__Problema proposto A__
Responda, com base no texto sobre amizades no Facebook:
(i) Qual aba do Facebook o texto manda acessar?
(ii) Em que ano, segundo o texto, ninguém mais precisa ser lembrado de que o número de amigos não indica muita coisa?
(iii) Quantos amigos em comum aparecem no exemplo do perfil que pode ser falso?

__Texto fornecido__
<<<<

Por Dennys Antonialli, Francisco Brito Cruz e Mariana Giorgetti Valente

Abra seu Facebook. Vá até a aba “Amigos”. Se você está na rede social faz algum tempo, deve ter mais de uma ou duas centenas de amigos. Ali devem estar pessoas da família, do trabalho, pessoas que você conhece da escola e não vê faz muito tempo, e talvez alguém que você conheça só pela Internet, ou que você nem saiba direito quem é, mas tem amizade porque se inspira naquelas fotos de comida gourmet. Em 2016, parece que ninguém mais precisa nos lembrar que o número de amigos ou contatos em redes sociais não é lá indicativo de muita coisa.

Fato é que continuamos interpretando informações possivelmente insignificantes do jeito que queremos, e às vezes é muito difícil de fazer o contrário, quando a evidência parece estar na nossa frente. Alguém me pede autorização de amizade, e meu cônjuge é uma amizade em comum. Ou tenho 25 amigos em comum com aquela pessoa, que pode ser apenas um perfil falso adicionando pessoas de um determinado círculo profissional.

>>>>

__Listagem fornecida__
<<<<

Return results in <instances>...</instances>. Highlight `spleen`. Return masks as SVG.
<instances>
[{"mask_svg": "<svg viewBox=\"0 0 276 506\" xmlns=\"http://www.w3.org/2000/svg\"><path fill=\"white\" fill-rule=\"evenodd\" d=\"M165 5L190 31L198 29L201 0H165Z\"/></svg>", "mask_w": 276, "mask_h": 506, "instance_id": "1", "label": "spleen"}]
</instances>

>>>>
<<<<

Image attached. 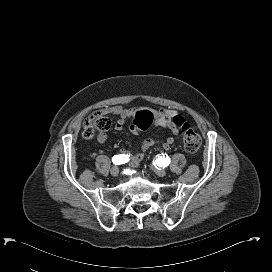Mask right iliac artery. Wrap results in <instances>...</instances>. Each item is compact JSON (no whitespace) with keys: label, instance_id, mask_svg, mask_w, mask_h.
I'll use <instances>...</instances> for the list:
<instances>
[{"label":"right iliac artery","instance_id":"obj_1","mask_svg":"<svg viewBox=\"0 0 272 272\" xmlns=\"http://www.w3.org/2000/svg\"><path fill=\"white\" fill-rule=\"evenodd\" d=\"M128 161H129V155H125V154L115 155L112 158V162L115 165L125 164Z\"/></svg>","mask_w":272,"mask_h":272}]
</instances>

>>>>

__Problema proposto B__
Devolva todas as linhas da listagem que contêm a palavra "spleen", diferenciando maiúsculas de minúsculas.

__Solução A__
(i) A aba “Amigos”.
(ii) Em 2016.
(iii) 25 amigos em comum.

__Solução B__
Return results in <instances>...</instances>. Highlight `spleen`. Return masks as SVG.
[{"mask_svg": "<svg viewBox=\"0 0 276 506\" xmlns=\"http://www.w3.org/2000/svg\"><path fill=\"white\" fill-rule=\"evenodd\" d=\"M165 5L190 31L198 29L201 0H165Z\"/></svg>", "mask_w": 276, "mask_h": 506, "instance_id": "1", "label": "spleen"}]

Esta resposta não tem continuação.